Eight Oklahoma public high schools made it to Newsweek’s list of the best 1,000 in the nation. They are, listed by rank:

  • 35. Oklahoma School of Science and Mathematics in Oklahoma City
  • 39. Classen School of Advanced Studies in Oklahoma City
  • 119. Harding Charter Preparatory in Oklahoma City
  • 124. Booker T. Washington in Tulsa
  • 615. Dove Science Academy in Tulsa
  • 696. Edmond Memorial in Edmond
  • 786. Norman High School in Norman
  • 878. Norman North in Norman

Newsweek said it based its list on six factors: graduation rate, college matriculation rate, AP/IB/AICE tests taken per student, average SAT/ACT scores, average AP/IB/AICE scores, and AP courses offered per student.

Eight Oklahoma high schools made Newsweek's top 1,000 list.

Except for the last three, which are open enrollment, the schools listed are either selective, magnet, or charter schools, meaning they control student population and class size by requiring certain admissions standards.

UPDATE: Charter schools do not have selective enrollment.
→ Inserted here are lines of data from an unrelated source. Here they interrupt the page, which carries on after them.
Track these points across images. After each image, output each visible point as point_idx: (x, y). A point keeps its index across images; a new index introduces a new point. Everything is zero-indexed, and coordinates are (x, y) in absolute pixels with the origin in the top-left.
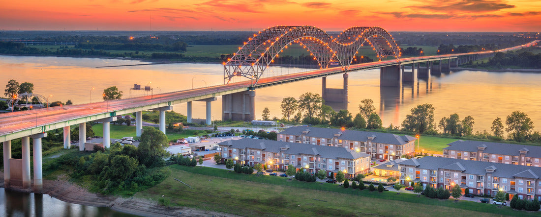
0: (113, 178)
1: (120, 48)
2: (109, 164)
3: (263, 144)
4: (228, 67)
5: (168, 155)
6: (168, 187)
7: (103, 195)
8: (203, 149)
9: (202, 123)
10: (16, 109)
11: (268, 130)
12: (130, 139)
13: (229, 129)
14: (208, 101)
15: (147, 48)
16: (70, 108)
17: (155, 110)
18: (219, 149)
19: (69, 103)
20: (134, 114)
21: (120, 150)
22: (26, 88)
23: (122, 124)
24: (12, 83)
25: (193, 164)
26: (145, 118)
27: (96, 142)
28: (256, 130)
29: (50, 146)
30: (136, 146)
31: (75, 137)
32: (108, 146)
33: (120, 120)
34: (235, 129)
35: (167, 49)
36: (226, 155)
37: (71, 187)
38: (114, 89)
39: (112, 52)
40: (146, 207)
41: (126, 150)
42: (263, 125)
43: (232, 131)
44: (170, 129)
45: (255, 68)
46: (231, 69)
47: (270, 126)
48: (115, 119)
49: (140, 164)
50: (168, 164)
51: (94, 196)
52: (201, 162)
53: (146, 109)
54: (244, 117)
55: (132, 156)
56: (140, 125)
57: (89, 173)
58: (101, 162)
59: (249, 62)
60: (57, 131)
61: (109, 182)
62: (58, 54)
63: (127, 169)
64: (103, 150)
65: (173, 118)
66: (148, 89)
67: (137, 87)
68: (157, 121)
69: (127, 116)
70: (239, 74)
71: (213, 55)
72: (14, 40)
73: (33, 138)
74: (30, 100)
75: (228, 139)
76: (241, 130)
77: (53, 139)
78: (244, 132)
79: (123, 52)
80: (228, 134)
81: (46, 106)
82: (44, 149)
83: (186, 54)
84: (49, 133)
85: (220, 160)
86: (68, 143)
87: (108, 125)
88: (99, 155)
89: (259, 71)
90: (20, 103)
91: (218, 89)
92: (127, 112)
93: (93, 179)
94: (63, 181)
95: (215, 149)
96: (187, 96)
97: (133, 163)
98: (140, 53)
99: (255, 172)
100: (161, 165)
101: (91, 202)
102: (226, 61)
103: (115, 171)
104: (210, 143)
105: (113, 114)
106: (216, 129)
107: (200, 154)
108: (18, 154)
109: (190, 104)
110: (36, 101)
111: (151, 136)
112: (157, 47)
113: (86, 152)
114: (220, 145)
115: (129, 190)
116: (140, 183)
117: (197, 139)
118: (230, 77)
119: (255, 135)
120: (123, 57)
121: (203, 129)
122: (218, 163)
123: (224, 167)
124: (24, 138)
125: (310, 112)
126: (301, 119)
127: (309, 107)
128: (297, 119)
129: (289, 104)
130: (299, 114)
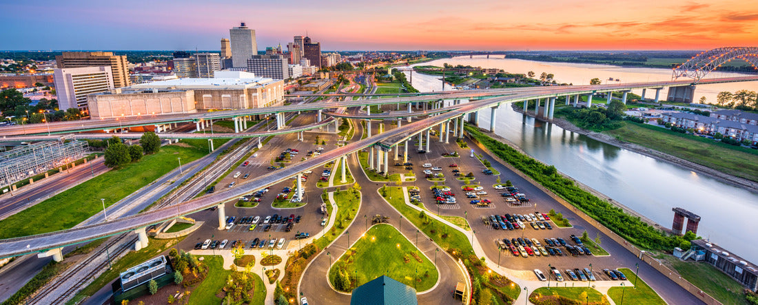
0: (590, 122)
1: (603, 59)
2: (589, 115)
3: (696, 118)
4: (676, 71)
5: (625, 115)
6: (623, 131)
7: (583, 129)
8: (650, 115)
9: (652, 101)
10: (544, 85)
11: (703, 110)
12: (603, 105)
13: (672, 106)
14: (658, 89)
15: (621, 59)
16: (571, 87)
17: (620, 92)
18: (661, 116)
19: (571, 84)
20: (607, 93)
21: (596, 109)
22: (550, 76)
23: (600, 97)
24: (544, 74)
25: (642, 122)
26: (614, 95)
27: (583, 104)
28: (694, 109)
29: (559, 103)
30: (606, 108)
31: (572, 100)
32: (590, 106)
33: (598, 95)
34: (676, 107)
35: (633, 60)
36: (666, 120)
37: (567, 123)
38: (597, 79)
39: (598, 61)
40: (607, 139)
41: (600, 110)
42: (699, 106)
43: (674, 108)
44: (629, 102)
45: (699, 72)
46: (679, 73)
47: (705, 107)
48: (595, 94)
49: (607, 117)
50: (624, 120)
51: (578, 129)
52: (647, 122)
53: (615, 90)
54: (684, 100)
55: (602, 113)
56: (610, 98)
57: (577, 118)
58: (584, 114)
59: (695, 68)
60: (563, 97)
61: (587, 124)
62: (568, 62)
63: (598, 119)
64: (586, 108)
65: (631, 96)
66: (617, 80)
67: (611, 79)
68: (621, 97)
69: (603, 93)
70: (685, 76)
71: (666, 64)
72: (547, 55)
73: (551, 99)
74: (551, 81)
75: (670, 112)
76: (680, 107)
77: (561, 100)
78: (682, 109)
79: (605, 61)
80: (670, 109)
81: (559, 85)
82: (555, 104)
83: (646, 63)
84: (559, 97)
85: (661, 122)
86: (568, 103)
87: (591, 96)
88: (584, 110)
89: (702, 74)
90: (546, 83)
91: (667, 83)
92: (603, 91)
93: (579, 121)
94: (563, 119)
95: (659, 116)
96: (644, 86)
97: (604, 116)
98: (616, 62)
99: (687, 132)
100: (621, 119)
101: (577, 131)
102: (676, 67)
103: (592, 119)
104: (655, 113)
105: (594, 91)
106: (661, 105)
107: (647, 117)
108: (543, 105)
109: (644, 90)
110: (554, 82)
111: (616, 105)
112: (626, 59)
113: (577, 108)
114: (663, 114)
115: (598, 129)
116: (605, 126)
117: (646, 109)
118: (677, 77)
119: (691, 111)
120: (605, 63)
121: (652, 104)
122: (659, 124)
123: (664, 127)
124: (546, 98)
125: (744, 103)
126: (734, 106)
127: (743, 99)
128: (730, 106)
129: (724, 96)
130: (733, 103)
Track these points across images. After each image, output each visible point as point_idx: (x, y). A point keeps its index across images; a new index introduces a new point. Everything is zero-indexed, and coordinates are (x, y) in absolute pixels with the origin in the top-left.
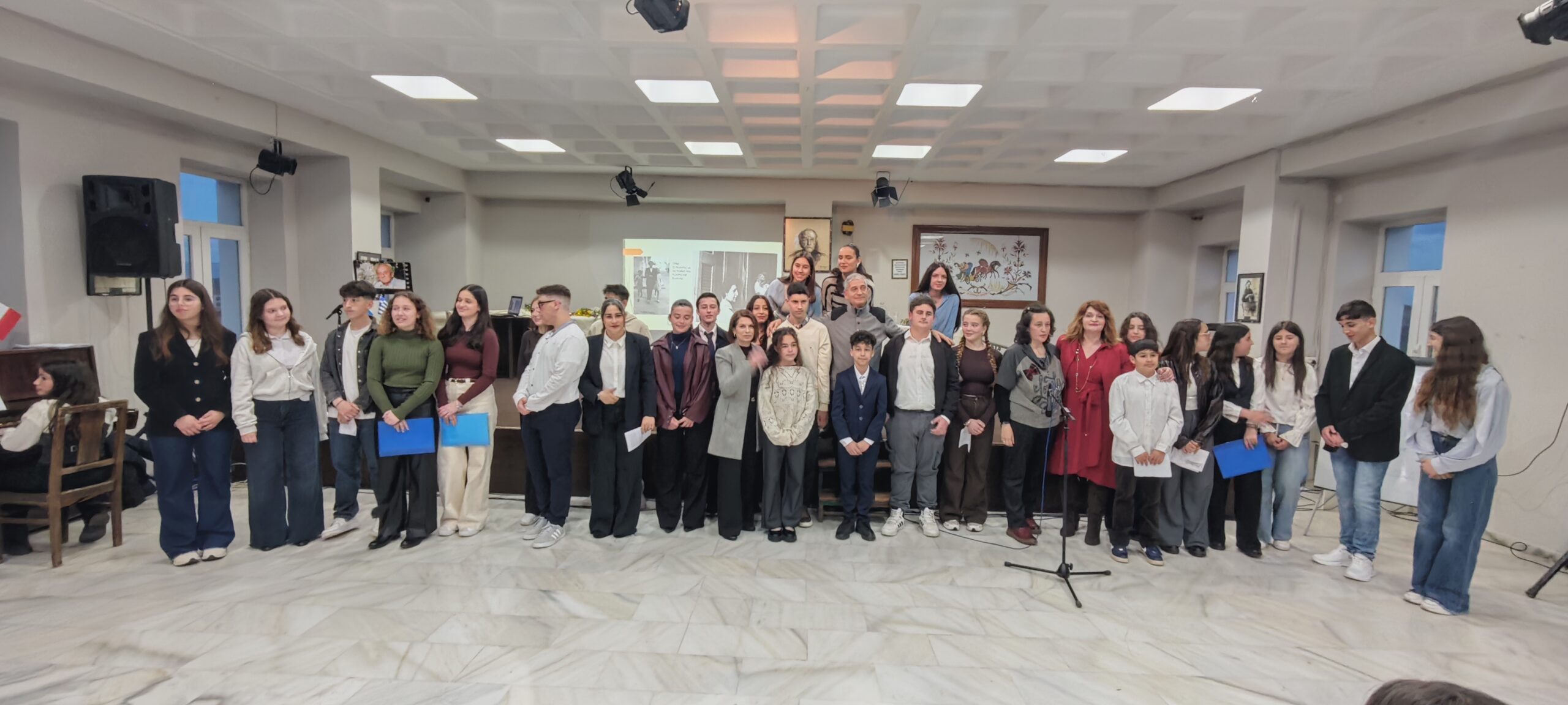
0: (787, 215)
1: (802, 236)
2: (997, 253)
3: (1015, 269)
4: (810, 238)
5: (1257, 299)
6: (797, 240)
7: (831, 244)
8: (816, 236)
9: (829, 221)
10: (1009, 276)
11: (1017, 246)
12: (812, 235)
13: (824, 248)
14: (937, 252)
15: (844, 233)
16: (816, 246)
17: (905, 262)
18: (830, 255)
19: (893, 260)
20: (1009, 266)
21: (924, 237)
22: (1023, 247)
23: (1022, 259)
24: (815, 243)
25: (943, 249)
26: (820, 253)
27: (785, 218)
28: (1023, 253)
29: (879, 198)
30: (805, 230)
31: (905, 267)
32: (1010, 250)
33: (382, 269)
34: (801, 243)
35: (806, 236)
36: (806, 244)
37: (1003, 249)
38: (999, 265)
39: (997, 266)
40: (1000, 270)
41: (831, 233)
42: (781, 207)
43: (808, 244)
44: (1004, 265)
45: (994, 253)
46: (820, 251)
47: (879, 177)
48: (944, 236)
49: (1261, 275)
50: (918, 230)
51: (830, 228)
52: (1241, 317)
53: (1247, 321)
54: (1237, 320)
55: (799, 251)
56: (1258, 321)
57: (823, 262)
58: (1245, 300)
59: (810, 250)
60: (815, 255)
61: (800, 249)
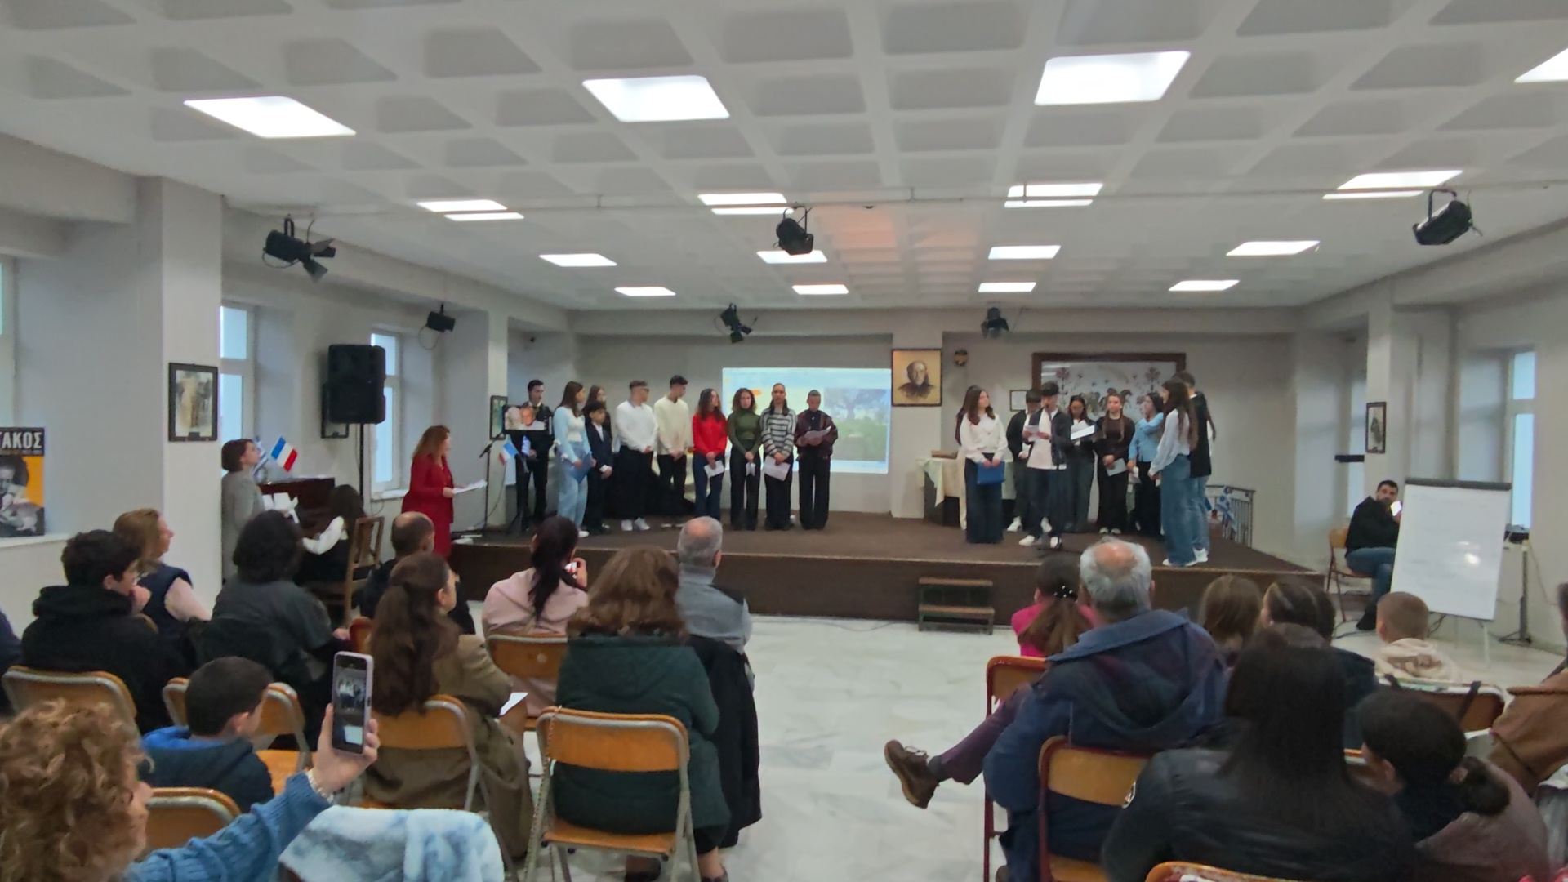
0: (894, 347)
1: (911, 369)
2: (1127, 381)
4: (919, 371)
5: (1381, 429)
6: (905, 372)
7: (941, 376)
8: (926, 369)
9: (938, 353)
11: (1149, 372)
12: (921, 366)
13: (934, 380)
15: (957, 363)
16: (926, 378)
19: (1011, 391)
21: (1045, 365)
22: (1157, 374)
24: (925, 375)
26: (930, 385)
27: (893, 349)
29: (990, 329)
30: (915, 363)
32: (1142, 377)
33: (526, 412)
34: (910, 375)
35: (915, 368)
36: (915, 377)
37: (1135, 377)
38: (1131, 394)
41: (941, 365)
43: (917, 377)
45: (1124, 381)
47: (990, 307)
48: (1067, 365)
49: (1384, 405)
50: (1039, 359)
51: (942, 359)
52: (1371, 447)
53: (1375, 451)
54: (1368, 451)
55: (908, 384)
56: (1383, 451)
57: (933, 396)
58: (1372, 429)
59: (920, 382)
60: (925, 388)
61: (908, 380)
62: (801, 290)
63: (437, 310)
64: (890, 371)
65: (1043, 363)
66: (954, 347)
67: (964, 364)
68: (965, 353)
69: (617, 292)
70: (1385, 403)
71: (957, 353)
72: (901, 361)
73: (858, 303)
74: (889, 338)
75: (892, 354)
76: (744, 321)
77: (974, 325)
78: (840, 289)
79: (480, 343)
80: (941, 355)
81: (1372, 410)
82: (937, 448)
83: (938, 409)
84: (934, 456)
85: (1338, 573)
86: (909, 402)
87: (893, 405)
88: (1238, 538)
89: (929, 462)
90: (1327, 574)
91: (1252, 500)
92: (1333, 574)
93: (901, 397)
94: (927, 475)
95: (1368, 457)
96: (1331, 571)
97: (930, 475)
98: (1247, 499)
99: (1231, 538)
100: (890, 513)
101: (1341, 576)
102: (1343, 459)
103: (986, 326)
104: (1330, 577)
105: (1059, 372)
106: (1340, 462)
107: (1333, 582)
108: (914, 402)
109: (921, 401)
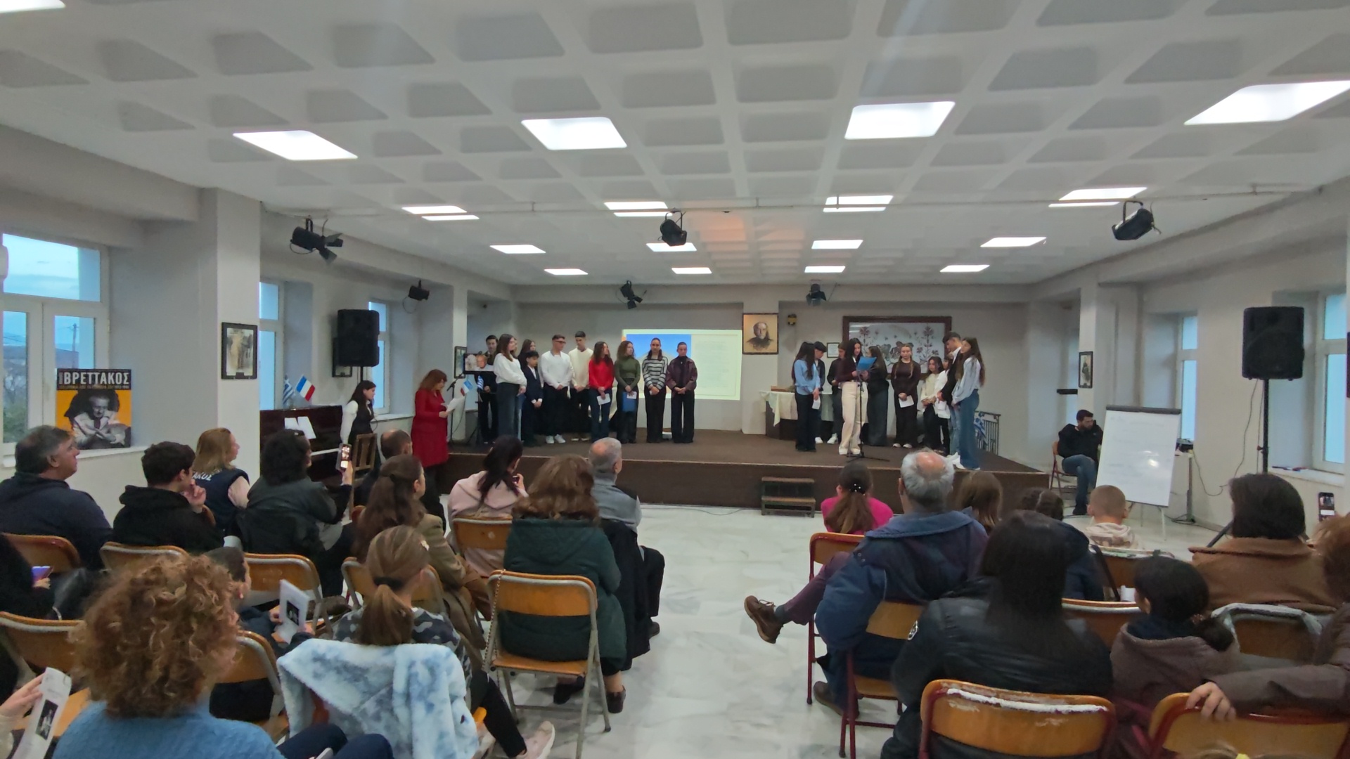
0: (745, 312)
1: (756, 327)
2: (910, 336)
3: (925, 348)
4: (762, 329)
5: (1090, 371)
6: (752, 330)
7: (778, 332)
8: (767, 327)
9: (776, 316)
11: (926, 331)
12: (764, 326)
13: (773, 335)
15: (789, 323)
16: (767, 334)
21: (852, 325)
22: (931, 331)
23: (931, 341)
24: (766, 332)
25: (867, 334)
26: (770, 339)
27: (744, 314)
28: (931, 337)
29: (813, 299)
30: (758, 323)
32: (920, 334)
33: (480, 358)
34: (755, 333)
35: (759, 327)
37: (915, 334)
38: (913, 346)
41: (778, 324)
43: (760, 333)
47: (813, 283)
48: (867, 325)
49: (1091, 353)
50: (847, 321)
51: (778, 321)
52: (1082, 384)
53: (1085, 386)
54: (1080, 386)
55: (754, 338)
56: (1091, 387)
57: (772, 347)
58: (1084, 371)
59: (763, 337)
60: (767, 340)
61: (755, 336)
62: (678, 271)
63: (416, 285)
64: (741, 331)
65: (850, 323)
66: (787, 312)
67: (794, 324)
68: (794, 316)
69: (546, 272)
70: (1092, 352)
71: (789, 316)
72: (749, 322)
73: (719, 280)
74: (740, 305)
75: (743, 317)
76: (637, 293)
77: (801, 296)
78: (706, 271)
79: (448, 309)
80: (778, 317)
81: (1083, 357)
82: (775, 384)
83: (776, 356)
84: (772, 390)
85: (1058, 473)
86: (755, 351)
87: (743, 353)
88: (988, 449)
89: (769, 394)
90: (1051, 473)
91: (998, 420)
92: (1055, 474)
93: (750, 348)
94: (767, 403)
95: (1080, 391)
96: (1054, 472)
97: (770, 403)
98: (995, 421)
99: (984, 448)
100: (741, 431)
101: (1060, 475)
102: (1063, 392)
103: (810, 297)
104: (1053, 476)
105: (861, 330)
106: (1061, 394)
107: (1055, 480)
108: (759, 351)
109: (764, 350)
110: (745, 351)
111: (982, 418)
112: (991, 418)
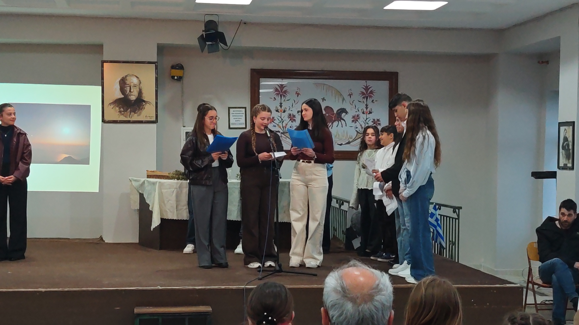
0: (104, 59)
1: (123, 82)
2: (344, 99)
3: (363, 117)
4: (132, 85)
5: (571, 147)
6: (118, 87)
7: (156, 91)
8: (140, 82)
9: (153, 66)
10: (357, 124)
11: (364, 91)
12: (135, 81)
13: (149, 95)
14: (278, 98)
15: (173, 77)
16: (140, 93)
17: (244, 110)
18: (157, 103)
19: (229, 108)
20: (357, 113)
21: (264, 82)
22: (372, 92)
23: (370, 106)
24: (138, 90)
25: (284, 96)
26: (144, 101)
27: (103, 62)
28: (371, 100)
29: (208, 43)
30: (126, 76)
31: (244, 115)
32: (357, 97)
34: (122, 90)
35: (128, 82)
36: (128, 92)
37: (350, 95)
38: (347, 113)
39: (344, 114)
40: (348, 118)
41: (157, 79)
42: (98, 48)
43: (130, 91)
44: (352, 113)
45: (341, 100)
46: (145, 100)
47: (208, 18)
49: (573, 124)
50: (257, 75)
51: (157, 73)
52: (561, 165)
53: (565, 168)
54: (559, 167)
55: (120, 99)
56: (572, 168)
57: (148, 112)
58: (563, 148)
59: (133, 98)
60: (139, 102)
61: (121, 96)
64: (101, 87)
65: (262, 79)
66: (170, 61)
67: (180, 79)
68: (181, 67)
70: (574, 122)
71: (173, 67)
72: (112, 74)
75: (102, 66)
77: (191, 38)
80: (156, 68)
81: (562, 128)
82: (153, 167)
83: (154, 126)
84: (149, 176)
86: (122, 118)
87: (103, 121)
88: (446, 254)
89: (144, 182)
91: (458, 216)
93: (113, 113)
94: (141, 195)
95: (559, 173)
96: (529, 282)
97: (145, 196)
98: (455, 216)
99: (441, 253)
100: (101, 238)
101: (536, 286)
102: (538, 175)
103: (203, 39)
104: (527, 288)
105: (276, 90)
106: (536, 178)
107: (530, 293)
108: (128, 119)
109: (135, 117)
110: (106, 118)
111: (438, 212)
112: (448, 212)
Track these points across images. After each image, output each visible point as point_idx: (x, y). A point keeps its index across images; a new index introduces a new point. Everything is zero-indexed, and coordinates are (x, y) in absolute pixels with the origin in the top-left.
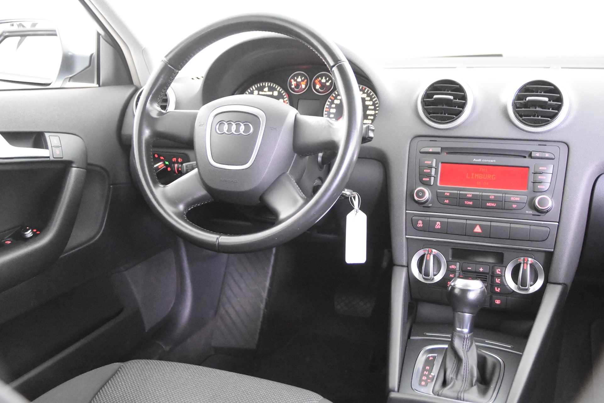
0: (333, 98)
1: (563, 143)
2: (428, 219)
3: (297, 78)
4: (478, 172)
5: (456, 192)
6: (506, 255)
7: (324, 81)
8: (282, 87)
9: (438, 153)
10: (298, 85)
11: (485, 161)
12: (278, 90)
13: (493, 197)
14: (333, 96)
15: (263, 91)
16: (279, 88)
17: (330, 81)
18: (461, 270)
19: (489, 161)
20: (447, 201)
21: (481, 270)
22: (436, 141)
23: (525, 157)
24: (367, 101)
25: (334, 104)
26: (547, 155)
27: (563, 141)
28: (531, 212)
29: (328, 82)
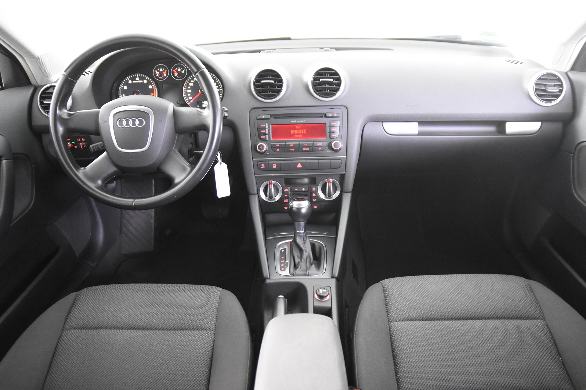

Students are admitted first according to their zoning and then, if that exceeds the school’s capacity, by lottery. We apologize for the error.

Of the eight schools listed, five of them graduate 100 percent of students, and three of them send 100 percent of graduates to college. Statewide, Oklahoma high schools only graduate, on average, 70 percent of students, ranking 34th nationally.

Oklahoma notoriously ranks 49th in per-pupil spending on public education, which has put the topic in the forefront of citizen concern, especially as government officials try to settle on a budget for 2013. Yesterday, legislators announced a state budget agreement, which Gov. Mary Fallin’s office said “includes targeted funding increases for core services”—it’s just that public education isn’t one of them.

Graph courtesy the Oklahoma Policy Institute.

The budget includes flat funding for education, despite Superintendent Janet Barresi’s request for an increase of $78.2 million in state aid. According to a graph produced by the Oklahoma Policy Institute, state funding for public education has declined by $234 million, or 11.4 percent, since fiscal year 2008, despite enrollment increases of 19,430 students. “This equates to a 15 percent decrease in state support per student, from $3,194 to $2,724,” OK Policy’s researchers wrote. “In addition, since the beginning of 2008, inflation has boosted the overall costs of goods and services by 9 percent.”

… (P)arents and educators had urged the Legislature to boost state aid funding by $50 million to avert further teacher layoffs and loss of programs. The failure to provide any additional money to support schools despite allocating $33 million for cuts to the top income rate, is sure to be regarded by many as a grave instance of misplaced priorities.

The state legislature’s refusal to increase funding for public schools has educators livid. From the Tulsa World:

“This is appalling. When state revenues are up, why can’t we put some back (into the education budget)?” Tulsa Superintendent Keith Ballard said Monday evening. “I didn’t see any clamoring for a tax cut. I guess it makes good campaign flyer material, but they passed over children who want to be in band. It’s very disingenuous for the governor to say we will provide core services—this is not providing core services.”

Ballard pledged to do everything he could to raise private funds since the Jenks school district announced last week that it had success in doing so to preserve some teacher jobs. Still, TPS officials say class sizes will be up across the district, with Memorial High School likely to have 38-40 students in each. Webster High School may lose its band along with the elimination of its band director’s position.